Many students at UNC-Charlotte are interested in supprting their community in civic, religious, or charitable ways through volunteering. While this desire to give and support is generally a wonderful thing, international students on the F-1 and J-1 visa programs need to be aware of some key differences between volunteering and unpaid employment before getting involved, in order to avoid possible violations of U.S. Department of Labor or U.S. Federal visa and immigration laws and regulations. 

What is the difference between an employee and a volunteer?

A common misconception is that the only difference is that employees are paid, whereas volunteers are not. However, simply being an unpaid worker does not necessarily mean that you are a true volunteer. 

Volunteering

What then, is a volunteer? According to the U.S. Department of Labor, a volunteer is an “individual who performs service… for civic, charitable, or humanitarian reasons, without promise, expectation or receipt of compensation for services rendered.” In addition, a volunteer cannot displace a genuine employee or take place when the employer might otherwise have hired someone. This means that you cannot “work for free” in a position that normally would be paid. Again, volunteer services are those performed for a public service, religious or humanitarian objective. Examples of volunteer work could include: serving lunch at a homeless shelter, walking dogs at the animal shelter, organizing a youth group trip for a church, building a house for Habitat for Humanity, etc. 
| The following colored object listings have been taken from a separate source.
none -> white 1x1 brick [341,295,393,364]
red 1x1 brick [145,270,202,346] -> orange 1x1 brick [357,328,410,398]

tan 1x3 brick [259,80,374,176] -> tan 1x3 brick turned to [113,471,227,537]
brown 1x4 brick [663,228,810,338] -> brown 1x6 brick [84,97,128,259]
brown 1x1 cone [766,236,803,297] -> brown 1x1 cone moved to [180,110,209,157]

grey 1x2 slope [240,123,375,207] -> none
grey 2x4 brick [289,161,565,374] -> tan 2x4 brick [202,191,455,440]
F-1 and J-1 students are permitted to volunteer without work authorization if their activities meet the definition of volunteering above. 

Paid (or Unpaid) Employment

To contrast, most other work is considered employment, and F-1 and J-1 students must have appropriate work authorization to undertake such activities, whether they will be paid or not. 
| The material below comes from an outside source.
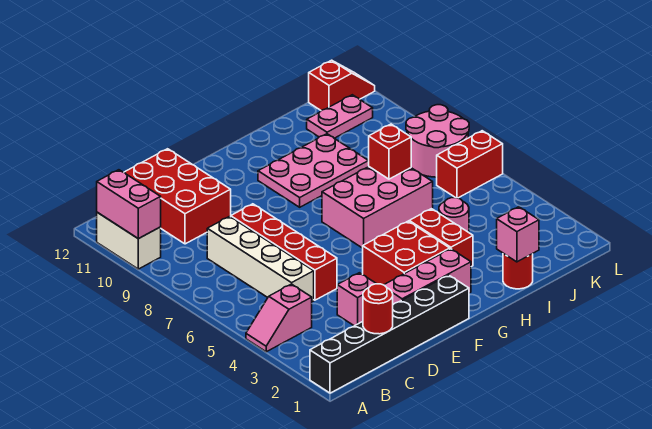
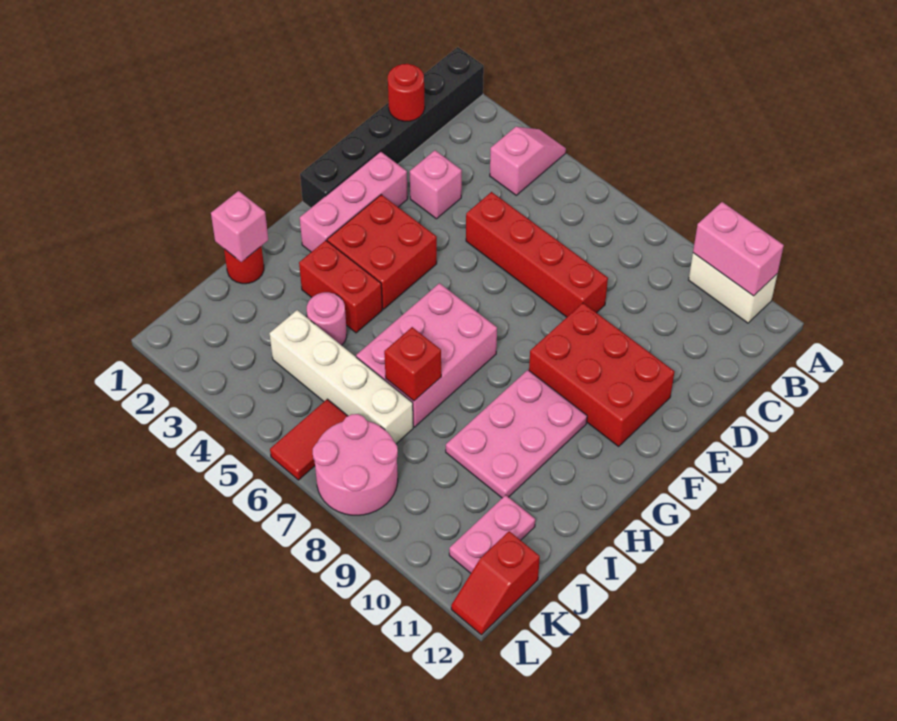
white 1x4 brick [207,216,314,302] -> white 1x4 brick moved to [269,310,413,444]
red 2x3 brick [124,149,231,244] -> red 2x3 brick moved to [529,303,674,446]
red 1x2 brick [437,131,503,198] -> red 1x2 tile [270,399,347,480]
The U.S. Department of Labor is concerned both with the protection of jobs for United States citizens and with the prevention of exploitation of workers. They have created laws to ensure that employment that should be paid is not done for free. While both you and the employer may be happy with an unpaid arrangement (for example, you may be eager to work even on an unpaid basis in a lab in order to gain job experience), this may be considered an unfair arrangement in cases where the work is normally performed by a paid person and both the employer and the employee are benefiting from the employment. Visa and immigration regulations are one way that the U.S. government controls employment to ensure that the country's goals are accomplished in a safe and orderly way. 

F-1 and J-1 students need work authorization from the ISSO to undertake paid or unpaid employment. The type of employment authorization (e.g. CPT, OPT, on-campus employment etc.) needed will largely depend on eligiblity and the details of the specific employment opportunity.

Unpaid Employment While on OPT

Students on 12 month OPT may undertake unpaid employment, as long as the work 1) relates to the student's field of study and 2) does not violate any U.S. Department of Labor laws. OPT students should check with their unpaid employer's HR to make sure that the on-boarding process is done in accordance with all laws and policies, in addition to following all OPT regulations. 

The question OPT students should ask is not "What is allowed on OPT?," which is but one small part of the web of laws and regulations governing employment in the U.S., but rather, "Is this really the best path for me, given my future plans?" We advise students to carefully weigh the short-term benefits of stopping one's OPT unemployment clock using unpaid employment with the long-term impacts, which could include problems in future H1-B and green card applications. All it takes is one USCIS officer in a green card interview to interpret unpaid employment on a resume as a violation (whether correctly or not--officers have discretion) to undo years' worth of hard work and planning for a life in the U.S.. 

Consequences

Remember that any off-campus employment, whether paid or unpaid, for F-1 or J-1 students must be authorized prior to starting the employment. Without proper work authorization, working off-campus would be considered a violation of your F-1 or J-1 requirements. The consequences could include: loss of legal immigration status in the U.S., possible deportation by the U.S. Department of Homeland Security, and great difficulty in any future attempts to acquire a visa to enter the U.S.

Students who are not sure whether an opportunity is true volunteering or actually unpaid labor are advised to check with the ISSO prior to undertaking the activity.